> TASK TO CARRY OUT
Retype the listing in full. Change nothing.

> MATERIAL FOR THE TASK

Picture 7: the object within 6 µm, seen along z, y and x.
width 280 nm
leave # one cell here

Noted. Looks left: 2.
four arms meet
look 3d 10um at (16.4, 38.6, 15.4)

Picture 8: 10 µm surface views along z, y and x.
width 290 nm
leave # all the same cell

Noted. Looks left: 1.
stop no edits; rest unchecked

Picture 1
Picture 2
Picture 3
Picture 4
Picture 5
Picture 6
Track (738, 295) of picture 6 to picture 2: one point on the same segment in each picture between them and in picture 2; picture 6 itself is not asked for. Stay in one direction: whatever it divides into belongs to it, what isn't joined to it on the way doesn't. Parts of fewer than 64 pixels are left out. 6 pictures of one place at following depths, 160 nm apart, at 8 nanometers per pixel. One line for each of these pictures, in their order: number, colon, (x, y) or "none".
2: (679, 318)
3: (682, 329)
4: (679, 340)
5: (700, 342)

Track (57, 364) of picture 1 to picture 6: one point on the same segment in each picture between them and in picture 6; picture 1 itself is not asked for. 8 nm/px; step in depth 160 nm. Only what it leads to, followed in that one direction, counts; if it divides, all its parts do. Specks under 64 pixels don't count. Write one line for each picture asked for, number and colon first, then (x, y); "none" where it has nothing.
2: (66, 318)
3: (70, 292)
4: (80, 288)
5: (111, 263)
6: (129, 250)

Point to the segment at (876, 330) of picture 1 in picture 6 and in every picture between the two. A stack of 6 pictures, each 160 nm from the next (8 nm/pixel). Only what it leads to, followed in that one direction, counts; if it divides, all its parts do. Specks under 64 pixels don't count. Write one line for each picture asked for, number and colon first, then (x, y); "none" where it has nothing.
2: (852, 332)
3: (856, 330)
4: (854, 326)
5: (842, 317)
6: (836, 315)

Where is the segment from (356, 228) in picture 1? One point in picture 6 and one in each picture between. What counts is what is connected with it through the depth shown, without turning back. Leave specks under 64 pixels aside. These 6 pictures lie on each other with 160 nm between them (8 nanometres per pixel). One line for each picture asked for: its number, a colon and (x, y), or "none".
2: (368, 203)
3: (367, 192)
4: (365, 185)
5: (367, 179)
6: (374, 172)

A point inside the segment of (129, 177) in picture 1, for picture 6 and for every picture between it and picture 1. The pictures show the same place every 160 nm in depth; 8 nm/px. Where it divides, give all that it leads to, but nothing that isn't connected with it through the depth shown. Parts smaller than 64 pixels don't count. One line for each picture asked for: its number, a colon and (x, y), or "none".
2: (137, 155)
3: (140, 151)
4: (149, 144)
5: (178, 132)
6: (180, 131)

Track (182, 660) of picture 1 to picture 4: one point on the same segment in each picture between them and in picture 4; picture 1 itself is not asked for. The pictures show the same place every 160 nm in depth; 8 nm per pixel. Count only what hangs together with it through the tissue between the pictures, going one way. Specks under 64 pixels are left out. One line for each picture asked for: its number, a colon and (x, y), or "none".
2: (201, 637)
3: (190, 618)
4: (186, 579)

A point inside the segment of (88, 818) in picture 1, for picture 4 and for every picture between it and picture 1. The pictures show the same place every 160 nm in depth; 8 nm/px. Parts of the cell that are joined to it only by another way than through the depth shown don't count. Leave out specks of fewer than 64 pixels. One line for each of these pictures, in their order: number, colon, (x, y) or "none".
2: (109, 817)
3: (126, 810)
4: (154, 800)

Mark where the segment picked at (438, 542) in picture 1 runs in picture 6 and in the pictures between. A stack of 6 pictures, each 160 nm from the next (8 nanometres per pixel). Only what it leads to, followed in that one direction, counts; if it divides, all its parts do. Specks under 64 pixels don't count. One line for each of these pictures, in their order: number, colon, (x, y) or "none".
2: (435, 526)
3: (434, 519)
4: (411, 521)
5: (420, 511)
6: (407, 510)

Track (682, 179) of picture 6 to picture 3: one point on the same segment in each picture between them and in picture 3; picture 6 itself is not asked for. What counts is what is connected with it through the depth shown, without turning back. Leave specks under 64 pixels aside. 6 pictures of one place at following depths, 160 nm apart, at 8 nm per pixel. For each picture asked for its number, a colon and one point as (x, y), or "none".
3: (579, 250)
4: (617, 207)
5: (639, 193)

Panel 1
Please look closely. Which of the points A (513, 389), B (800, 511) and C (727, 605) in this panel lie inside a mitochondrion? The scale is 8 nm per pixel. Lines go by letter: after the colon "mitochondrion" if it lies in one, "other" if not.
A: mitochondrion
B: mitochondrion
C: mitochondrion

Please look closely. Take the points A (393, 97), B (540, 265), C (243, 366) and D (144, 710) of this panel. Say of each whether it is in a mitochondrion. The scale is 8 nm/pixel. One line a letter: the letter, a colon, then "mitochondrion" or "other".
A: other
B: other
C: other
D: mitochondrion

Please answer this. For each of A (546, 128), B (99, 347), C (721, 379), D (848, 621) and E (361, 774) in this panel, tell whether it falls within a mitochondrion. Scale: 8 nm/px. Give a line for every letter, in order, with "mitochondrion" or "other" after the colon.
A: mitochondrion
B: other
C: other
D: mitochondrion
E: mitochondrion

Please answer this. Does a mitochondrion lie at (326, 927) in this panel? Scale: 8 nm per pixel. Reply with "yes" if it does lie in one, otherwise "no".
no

> OUTPUT FOR THIS EXERCISE
Picture 7: the object within 6 µm, seen along z, y and x.
width 280 nm
leave # one cell here

Noted. Looks left: 2.
four arms meet
look 3d 10um at (16.4, 38.6, 15.4)

Picture 8: 10 µm surface views along z, y and x.
width 290 nm
leave # all the same cell

Noted. Looks left: 1.
stop no edits; rest unchecked

Picture 1
Picture 2
Picture 3
Picture 4
Picture 5
Picture 6
Track (738, 295) of picture 6 to picture 2: one point on the same segment in each picture between them and in picture 2; picture 6 itself is not asked for. Stay in one direction: whatever it divides into belongs to it, what isn't joined to it on the way doesn't. Parts of fewer than 64 pixels are left out. 6 pictures of one place at following depths, 160 nm apart, at 8 nanometers per pixel. One line for each of these pictures, in their order: number, colon, (x, y) or "none".
2: (679, 318)
3: (682, 329)
4: (679, 340)
5: (700, 342)

Track (57, 364) of picture 1 to picture 6: one point on the same segment in each picture between them and in picture 6; picture 1 itself is not asked for. 8 nm/px; step in depth 160 nm. Only what it leads to, followed in that one direction, counts; if it divides, all its parts do. Specks under 64 pixels don't count. Write one line for each picture asked for, number and colon first, then (x, y); "none" where it has nothing.
2: (66, 318)
3: (70, 292)
4: (80, 288)
5: (111, 263)
6: (129, 250)

Point to the segment at (876, 330) of picture 1 in picture 6 and in every picture between the two. A stack of 6 pictures, each 160 nm from the next (8 nm/pixel). Only what it leads to, followed in that one direction, counts; if it divides, all its parts do. Specks under 64 pixels don't count. Write one line for each picture asked for, number and colon first, then (x, y); "none" where it has nothing.
2: (852, 332)
3: (856, 330)
4: (854, 326)
5: (842, 317)
6: (836, 315)

Where is the segment from (356, 228) in picture 1? One point in picture 6 and one in each picture between. What counts is what is connected with it through the depth shown, without turning back. Leave specks under 64 pixels aside. These 6 pictures lie on each other with 160 nm between them (8 nanometres per pixel). One line for each picture asked for: its number, a colon and (x, y), or "none".
2: (368, 203)
3: (367, 192)
4: (365, 185)
5: (367, 179)
6: (374, 172)

A point inside the segment of (129, 177) in picture 1, for picture 6 and for every picture between it and picture 1. The pictures show the same place every 160 nm in depth; 8 nm/px. Where it divides, give all that it leads to, but nothing that isn't connected with it through the depth shown. Parts smaller than 64 pixels don't count. One line for each picture asked for: its number, a colon and (x, y), or "none".
2: (137, 155)
3: (140, 151)
4: (149, 144)
5: (178, 132)
6: (180, 131)

Track (182, 660) of picture 1 to picture 4: one point on the same segment in each picture between them and in picture 4; picture 1 itself is not asked for. The pictures show the same place every 160 nm in depth; 8 nm per pixel. Count only what hangs together with it through the tissue between the pictures, going one way. Specks under 64 pixels are left out. One line for each picture asked for: its number, a colon and (x, y), or "none".
2: (201, 637)
3: (190, 618)
4: (186, 579)

A point inside the segment of (88, 818) in picture 1, for picture 4 and for every picture between it and picture 1. The pictures show the same place every 160 nm in depth; 8 nm/px. Parts of the cell that are joined to it only by another way than through the depth shown don't count. Leave out specks of fewer than 64 pixels. One line for each of these pictures, in their order: number, colon, (x, y) or "none".
2: (109, 817)
3: (126, 810)
4: (154, 800)

Mark where the segment picked at (438, 542) in picture 1 runs in picture 6 and in the pictures between. A stack of 6 pictures, each 160 nm from the next (8 nanometres per pixel). Only what it leads to, followed in that one direction, counts; if it divides, all its parts do. Specks under 64 pixels don't count. One line for each of these pictures, in their order: number, colon, (x, y) or "none".
2: (435, 526)
3: (434, 519)
4: (411, 521)
5: (420, 511)
6: (407, 510)

Track (682, 179) of picture 6 to picture 3: one point on the same segment in each picture between them and in picture 3; picture 6 itself is not asked for. What counts is what is connected with it through the depth shown, without turning back. Leave specks under 64 pixels aside. 6 pictures of one place at following depths, 160 nm apart, at 8 nm per pixel. For each picture asked for its number, a colon and one point as (x, y), or "none".
3: (579, 250)
4: (617, 207)
5: (639, 193)

Panel 1
Please look closely. Which of the points A (513, 389), B (800, 511) and C (727, 605) in this panel lie inside a mitochondrion? The scale is 8 nm per pixel. Lines go by letter: after the colon "mitochondrion" if it lies in one, "other" if not.
A: mitochondrion
B: mitochondrion
C: mitochondrion

Please look closely. Take the points A (393, 97), B (540, 265), C (243, 366) and D (144, 710) of this panel. Say of each whether it is in a mitochondrion. The scale is 8 nm/pixel. One line a letter: the letter, a colon, then "mitochondrion" or "other".
A: other
B: other
C: other
D: mitochondrion

Please answer this. For each of A (546, 128), B (99, 347), C (721, 379), D (848, 621) and E (361, 774) in this panel, tell whether it falls within a mitochondrion. Scale: 8 nm/px. Give a line for every letter, in order, with "mitochondrion" or "other" after the colon.
A: mitochondrion
B: other
C: other
D: mitochondrion
E: mitochondrion

Please answer this. Does a mitochondrion lie at (326, 927) in this panel? Scale: 8 nm per pixel. Reply with "yes" if it does lie in one, otherwise "no".
no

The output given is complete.